Every entry that follows should be output exactly, and every image in it left out.

#### [Dataset records]

►

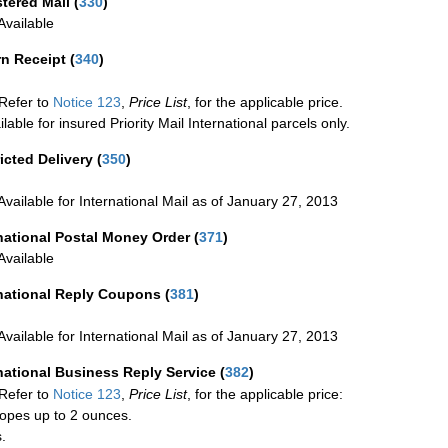
stered Mail
(
330
)
vailable
rn Receipt
(
340
)
Refer to
Notice 123
,
Price List
, for the applicable price.
ilable for insured Priority Mail International parcels only.
icted Delivery
(
350
)
Available for International Mail as of January 27, 2013
national Postal Money Order
(
371
)
Available
rnational Reply Coupons
(
381
)
Available for International Mail as of January 27, 2013
national Business Reply Service
(
382
)
Refer to
Notice 123
,
Price List
, for the applicable price:
opes up to 2 ounces.
.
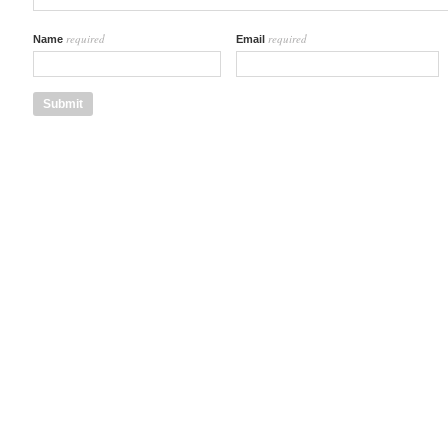
required
required
Name
Email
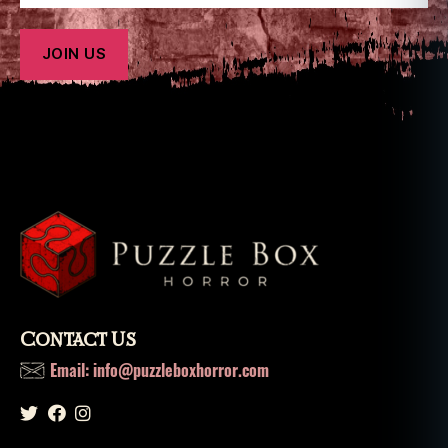
g
u
e
,
t
e
rr
o
r
Contact Us
Email: info@puzzleboxhorror.com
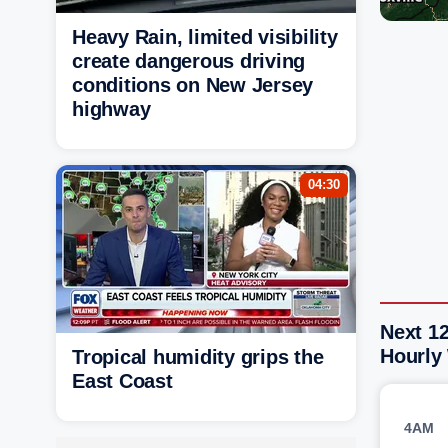
Heavy Rain, limited visibility
create dangerous driving
conditions on New Jersey
highway
04:30
Next 12
Hourly
Tropical humidity grips the
East Coast
4AM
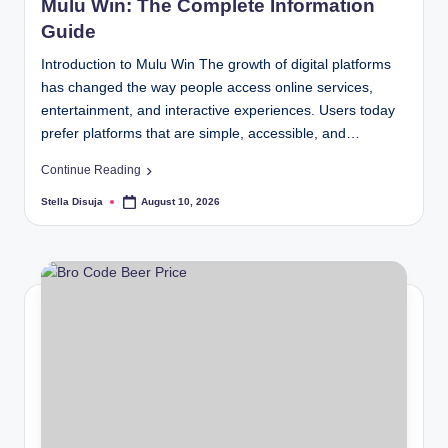
b
Mulu Win: The Complete Information
.c
Guide
o
Introduction to Mulu Win The growth of digital platforms
has changed the way people access online services,
m
entertainment, and interactive experiences. Users today
prefer platforms that are simple, accessible, and…
Continue Reading
Stella Disuja
August 10, 2026
Posted
by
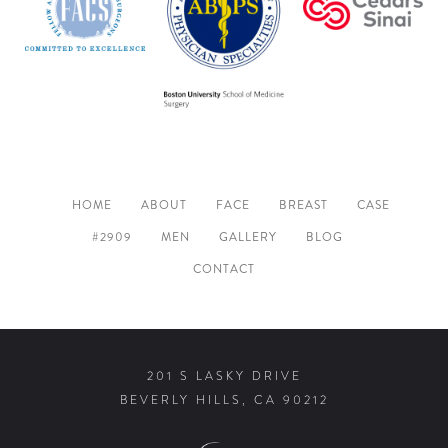
HOME
ABOUT
FACE
BREAST
CASE
#2909
MEN
GALLERY
BLOG
CONTACT
201 S LASKY DRIVE
BEVERLY HILLS, CA 90212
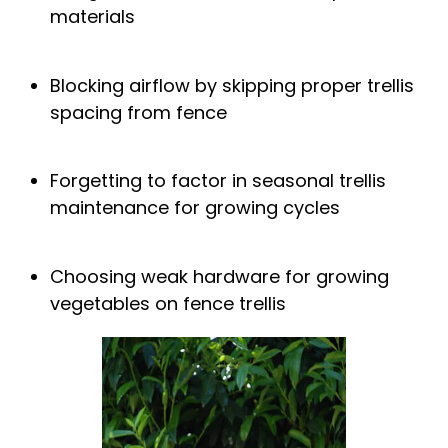
materials
Blocking airflow by skipping proper
trellis
spacing from fence
Forgetting to factor in
seasonal trellis
maintenance
for growing cycles
Choosing weak hardware for
growing
vegetables on fence trellis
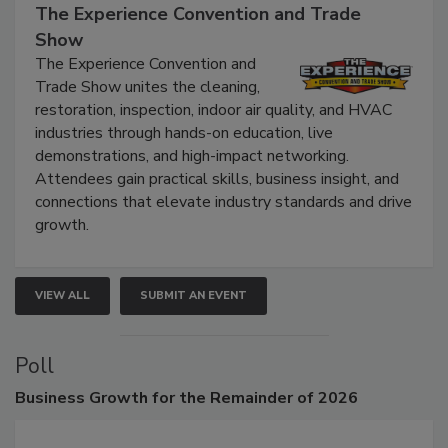
September 9, 2026
The Experience Convention and Trade
Show
The Experience Convention and
Trade Show unites the cleaning,
restoration, inspection, indoor air quality, and HVAC
industries through hands-on education, live
demonstrations, and high-impact networking.
Attendees gain practical skills, business insight, and
connections that elevate industry standards and drive
growth.
VIEW ALL
SUBMIT AN EVENT
Poll
Business
Growth for the Remainder of 2026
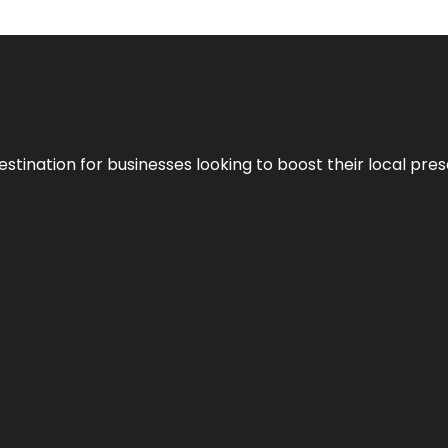
stination for businesses looking to boost their local pre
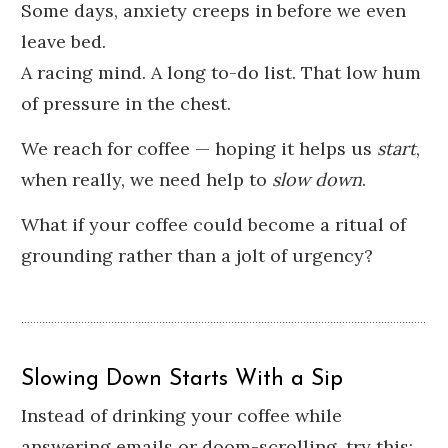
Some days, anxiety creeps in before we even
leave bed.
A racing mind. A long to-do list. That low hum
of pressure in the chest.
We reach for coffee — hoping it helps us
start
,
when really, we need help to
slow down
.
What if your coffee could become a ritual of
grounding rather than a jolt of urgency?
Slowing Down Starts With a Sip
Instead of drinking your coffee while
answering emails or doom-scrolling, try this:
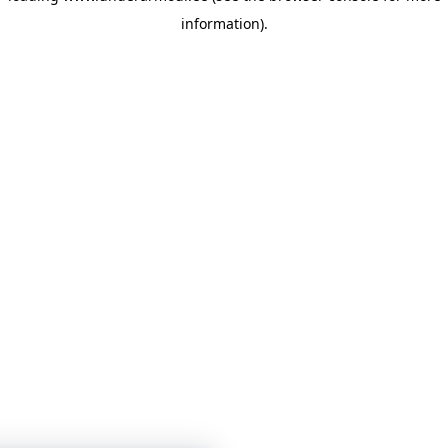
information)
.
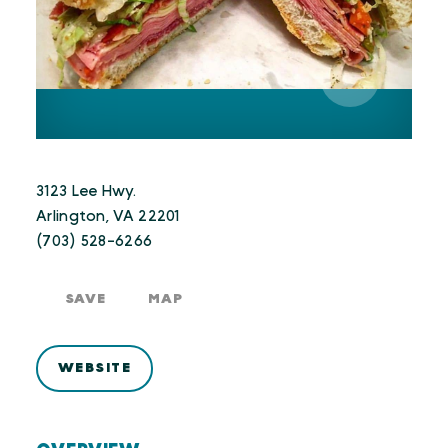
3123 Lee Hwy.
Arlington, VA 22201
(703) 528-6266
SAVE
MAP
WEBSITE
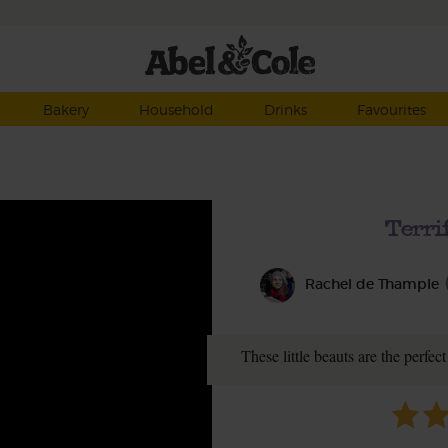
Bakery
Household
Drinks
Favourites
Terri
Rachel de Thample
These little beauts are the perfec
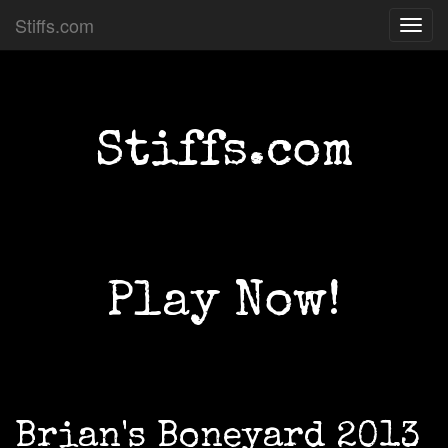
Stiffs.com
Toggl
navig
Stiffs.com
Play Now!
Brian's Boneyard 2013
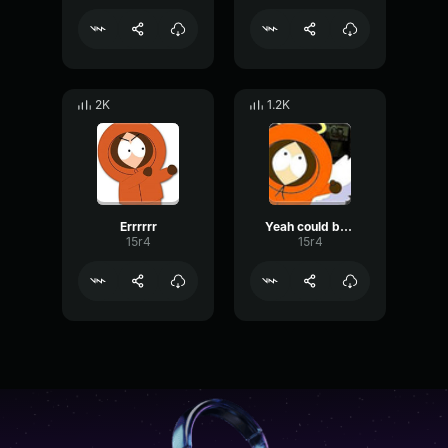
2K
1.2K
Errrrrr
Yeah could be lots of fun
15r4
15r4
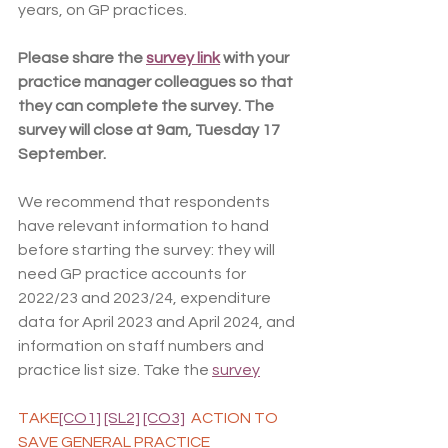
years, on GP practices.
Please share the 
survey link
 with your 
practice manager colleagues so that 
they can complete the survey. The 
survey will close at 9am, Tuesday 17 
September. 
We recommend that respondents 
have relevant information to hand 
before starting the survey: they will 
need GP practice accounts for 
2022/23 and 2023/24, expenditure 
data for April 2023 and April 2024, and 
information on staff numbers and 
practice list size. Take the 
survey
TAKE
[CO1]
[SL2]
[CO3]
 ACTION TO 
SAVE GENERAL PRACTICE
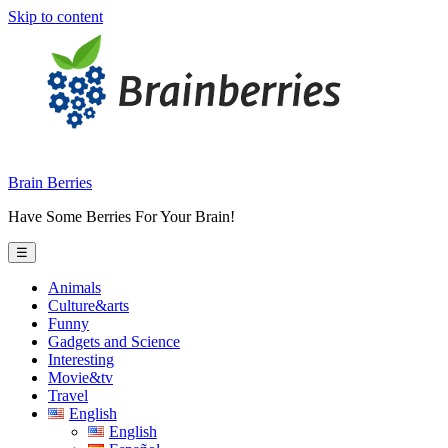
Skip to content
Brain Berries
Have Some Berries For Your Brain!
☰
Animals
Culture&arts
Funny
Gadgets and Science
Interesting
Movie&tv
Travel
English
English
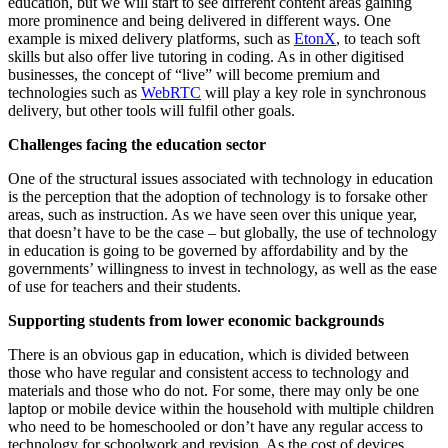
education, but we will start to see different content areas gaining
more prominence and being delivered in different ways. One
example is mixed delivery platforms, such as
EtonX
, to teach soft
skills but also offer live tutoring in coding. As in other digitised
businesses, the concept of “live” will become premium and
technologies such as
WebRTC
will play a key role in synchronous
delivery, but other tools will fulfil other goals.
Challenges facing the education sector
One of the structural issues associated with technology in education
is the perception that the adoption of technology is to forsake other
areas, such as instruction. As we have seen over this unique year,
that doesn’t have to be the case – but globally, the use of technology
in education is going to be governed by affordability and by the
governments’ willingness to invest in technology, as well as the ease
of use for teachers and their students.
Supporting students from lower economic backgrounds
There is an obvious gap in education, which is divided between
those who have regular and consistent access to technology and
materials and those who do not. For some, there may only be one
laptop or mobile device within the household with multiple children
who need to be homeschooled or don’t have any regular access to
technology for schoolwork and revision. As the cost of devices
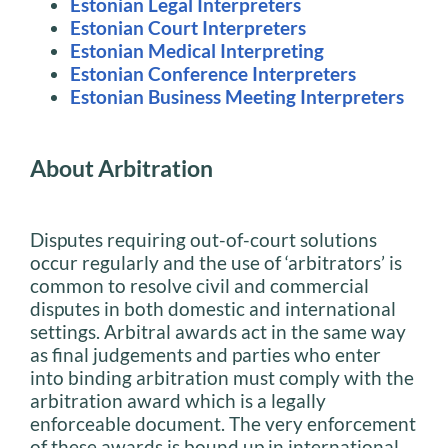
Estonian Legal Interpreters
Estonian Court Interpreters
Estonian Medical Interpreting
Estonian Conference Interpreters
Estonian Business Meeting Interpreters
About Arbitration
Disputes requiring out-of-court solutions
occur regularly and the use of ‘arbitrators’ is
common to resolve civil and commercial
disputes in both domestic and international
settings. Arbitral awards act in the same way
as final judgements and parties who enter
into binding arbitration must comply with the
arbitration award which is a legally
enforceable document. The very enforcement
of these awards is bound up in international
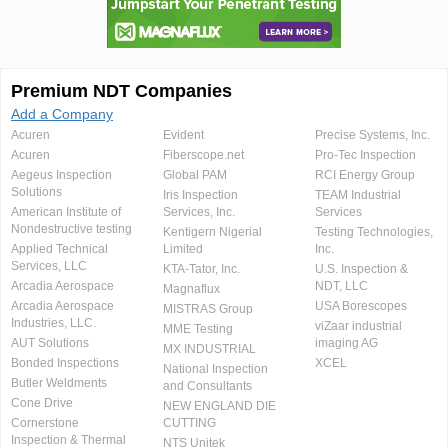
Premium NDT Companies
Add a Company
Acuren
Evident
Precise Systems, Inc.
Acuren
Fiberscope.net
Pro-Tec Inspection
Aegeus Inspection
Global PAM
RCI Energy Group
Solutions
Iris Inspection
TEAM Industrial
American Institute of
Services, Inc.
Services
Nondestructive testing
Kentigern Nigerial
Testing Technologies,
Applied Technical
Limited
Inc.
Services, LLC
KTA-Tator, Inc.
U.S. Inspection &
Arcadia Aerospace
NDT, LLC
Magnaflux
Arcadia Aerospace
USA Borescopes
MISTRAS Group
Industries, LLC.
viZaar industrial
MME Testing
AUT Solutions
imaging AG
MX INDUSTRIAL
Bonded Inspections
XCEL
National Inspection
Butler Weldments
and Consultants
Cone Drive
NEW ENGLAND DIE
Cornerstone
CUTTING
Inspection & Thermal
NTS Unitek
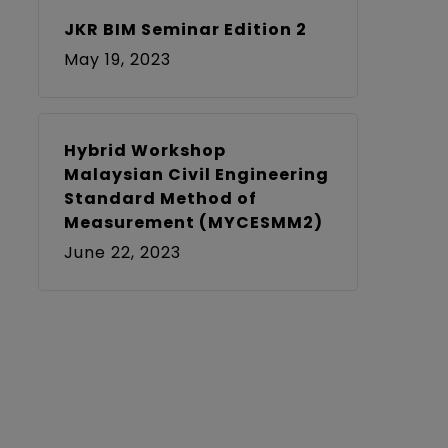
JKR BIM Seminar Edition 2
May 19, 2023
Hybrid Workshop
Malaysian Civil Engineering
Standard Method of
Measurement (MYCESMM2)
June 22, 2023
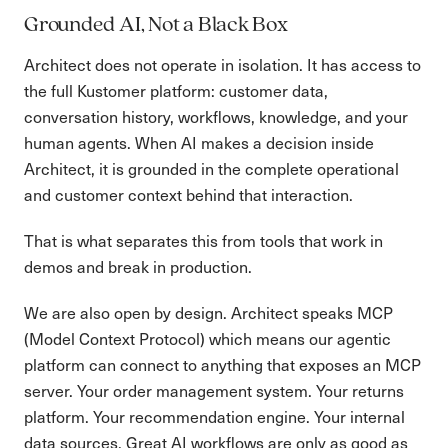
Grounded AI, Not a Black Box
Architect does not operate in isolation. It has access to
the full Kustomer platform: customer data,
conversation history, workflows, knowledge, and your
human agents. When AI makes a decision inside
Architect, it is grounded in the complete operational
and customer context behind that interaction.
That is what separates this from tools that work in
demos and break in production.
We are also open by design. Architect speaks MCP
(Model Context Protocol) which means our agentic
platform can connect to anything that exposes an MCP
server. Your order management system. Your returns
platform. Your recommendation engine. Your internal
data sources. Great AI workflows are only as good as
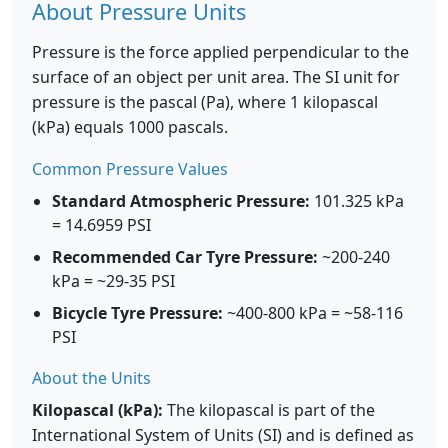
About Pressure Units
Pressure is the force applied perpendicular to the
surface of an object per unit area. The SI unit for
pressure is the pascal (Pa), where 1 kilopascal
(kPa) equals 1000 pascals.
Common Pressure Values
Standard Atmospheric Pressure:
101.325 kPa
= 14.6959 PSI
Recommended Car Tyre Pressure:
~200-240
kPa = ~29-35 PSI
Bicycle Tyre Pressure:
~400-800 kPa = ~58-116
PSI
About the Units
Kilopascal (kPa):
The kilopascal is part of the
International System of Units (SI) and is defined as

◄

#### [Reply]
stered Mail
(
330
)
vailable
rn Receipt
(
340
)
Refer to
Notice 123
,
Price List
, for the applicable price.
ilable for insured Priority Mail International parcels only.
icted Delivery
(
350
)
Available for International Mail as of January 27, 2013
national Postal Money Order
(
371
)
Available
rnational Reply Coupons
(
381
)
Available for International Mail as of January 27, 2013
national Business Reply Service
(
382
)
Refer to
Notice 123
,
Price List
, for the applicable price:
opes up to 2 ounces.
.
required
required
Name
Email
g
u
e
,
t
e
rr
o
r
Contact Us
Email: info@puzzleboxhorror.com
Heavy Rain, limited visibility
create dangerous driving
conditions on New Jersey
highway
04:30
Next 12
Hourly
Tropical humidity grips the
East Coast
4AM
b
Mulu Win: The Complete Information
.c
Guide
o
Introduction to Mulu Win The growth of digital platforms
has changed the way people access online services,
m
entertainment, and interactive experiences. Users today
prefer platforms that are simple, accessible, and…
Continue Reading
Stella Disuja
August 10, 2026
Posted
by
HOME
ABOUT
FACE
BREAST
CASE
#2909
MEN
GALLERY
BLOG
CONTACT
201 S LASKY DRIVE
BEVERLY HILLS, CA 90212
materials
Blocking airflow by skipping proper
trellis
spacing from fence
Forgetting to factor in
seasonal trellis
maintenance
for growing cycles
Choosing weak hardware for
growing
vegetables on fence trellis
September 9, 2026
The Experience Convention and Trade
Show
The Experience Convention and
Trade Show unites the cleaning,
restoration, inspection, indoor air quality, and HVAC
industries through hands-on education, live
demonstrations, and high-impact networking.
Attendees gain practical skills, business insight, and
connections that elevate industry standards and drive
growth.
VIEW ALL
SUBMIT AN EVENT
Poll
Business
Growth for the Remainder of 2026
stination for businesses looking to boost their local pre
Some days, anxiety creeps in before we even
leave bed.
A racing mind. A long to-do list. That low hum
of pressure in the chest.
We reach for coffee — hoping it helps us
start
,
when really, we need help to
slow down
.
What if your coffee could become a ritual of
grounding rather than a jolt of urgency?
Slowing Down Starts With a Sip
Instead of drinking your coffee while
answering emails or doom-scrolling, try this:
information)
.
3123 Lee Hwy.
Arlington, VA 22201
(703) 528-6266
SAVE
MAP
WEBSITE
Bakery
Household
Drinks
Favourites
Terri
Rachel de Thample
These little beauts are the perfec
Stiffs.com
Toggl
navig
Stiffs.com
Play Now!
Brian's Boneyard 2013
2K
1.2K
Errrrrr
Yeah could be lots of fun
15r4
15r4
years, on GP practices.
Please share the 
survey link
 with your 
practice manager colleagues so that 
they can complete the survey. The 
survey will close at 9am, Tuesday 17 
September. 
We recommend that respondents 
have relevant information to hand 
before starting the survey: they will 
need GP practice accounts for 
2022/23 and 2023/24, expenditure 
data for April 2023 and April 2024, and 
information on staff numbers and 
practice list size. Take the 
survey
TAKE
[CO1]
[SL2]
[CO3]
 ACTION TO 
SAVE GENERAL PRACTICE
Skip to content
Brain Berries
Have Some Berries For Your Brain!
☰
Animals
Culture&arts
Funny
Gadgets and Science
Interesting
Movie&tv
Travel
English
English
education, but we will start to see different content areas gaining
more prominence and being delivered in different ways. One
example is mixed delivery platforms, such as
EtonX
, to teach soft
skills but also offer live tutoring in coding. As in other digitised
businesses, the concept of “live” will become premium and
technologies such as
WebRTC
will play a key role in synchronous
delivery, but other tools will fulfil other goals.
Challenges facing the education sector
One of the structural issues associated with technology in education
is the perception that the adoption of technology is to forsake other
areas, such as instruction. As we have seen over this unique year,
that doesn’t have to be the case – but globally, the use of technology
in education is going to be governed by affordability and by the
governments’ willingness to invest in technology, as well as the ease
of use for teachers and their students.
Supporting students from lower economic backgrounds
There is an obvious gap in education, which is divided between
those who have regular and consistent access to technology and
materials and those who do not. For some, there may only be one
laptop or mobile device within the household with multiple children
who need to be homeschooled or don’t have any regular access to
technology for schoolwork and revision. As the cost of devices
Estonian Legal Interpreters
Estonian Court Interpreters
Estonian Medical Interpreting
Estonian Conference Interpreters
Estonian Business Meeting Interpreters
About Arbitration
Disputes requiring out-of-court solutions
occur regularly and the use of ‘arbitrators’ is
common to resolve civil and commercial
disputes in both domestic and international
settings. Arbitral awards act in the same way
as final judgements and parties who enter
into binding arbitration must comply with the
arbitration award which is a legally
enforceable document. The very enforcement
of these awards is bound up in international
Premium NDT Companies
Add a Company
Acuren
Evident
Precise Systems, Inc.
Acuren
Fiberscope.net
Pro-Tec Inspection
Aegeus Inspection
Global PAM
RCI Energy Group
Solutions
Iris Inspection
TEAM Industrial
American Institute of
Services, Inc.
Services
Nondestructive testing
Kentigern Nigerial
Testing Technologies,
Applied Technical
Limited
Inc.
Services, LLC
KTA-Tator, Inc.
U.S. Inspection &
Arcadia Aerospace
NDT, LLC
Magnaflux
Arcadia Aerospace
USA Borescopes
MISTRAS Group
Industries, LLC.
viZaar industrial
MME Testing
AUT Solutions
imaging AG
MX INDUSTRIAL
Bonded Inspections
XCEL
National Inspection
Butler Weldments
and Consultants
Cone Drive
NEW ENGLAND DIE
Cornerstone
CUTTING
Inspection & Thermal
NTS Unitek
JKR BIM Seminar Edition 2
May 19, 2023
Hybrid Workshop
Malaysian Civil Engineering
Standard Method of
Measurement (MYCESMM2)
June 22, 2023
Grounded AI, Not a Black Box
Architect does not operate in isolation. It has access to
the full Kustomer platform: customer data,
conversation history, workflows, knowledge, and your
human agents. When AI makes a decision inside
Architect, it is grounded in the complete operational
and customer context behind that interaction.
That is what separates this from tools that work in
demos and break in production.
We are also open by design. Architect speaks MCP
(Model Context Protocol) which means our agentic
platform can connect to anything that exposes an MCP
server. Your order management system. Your returns
platform. Your recommendation engine. Your internal
data sources. Great AI workflows are only as good as
About Pressure Units
Pressure is the force applied perpendicular to the
surface of an object per unit area. The SI unit for
pressure is the pascal (Pa), where 1 kilopascal
(kPa) equals 1000 pascals.
Common Pressure Values
Standard Atmospheric Pressure:
101.325 kPa
= 14.6959 PSI
Recommended Car Tyre Pressure:
~200-240
kPa = ~29-35 PSI
Bicycle Tyre Pressure:
~400-800 kPa = ~58-116
PSI
About the Units
Kilopascal (kPa):
The kilopascal is part of the
International System of Units (SI) and is defined as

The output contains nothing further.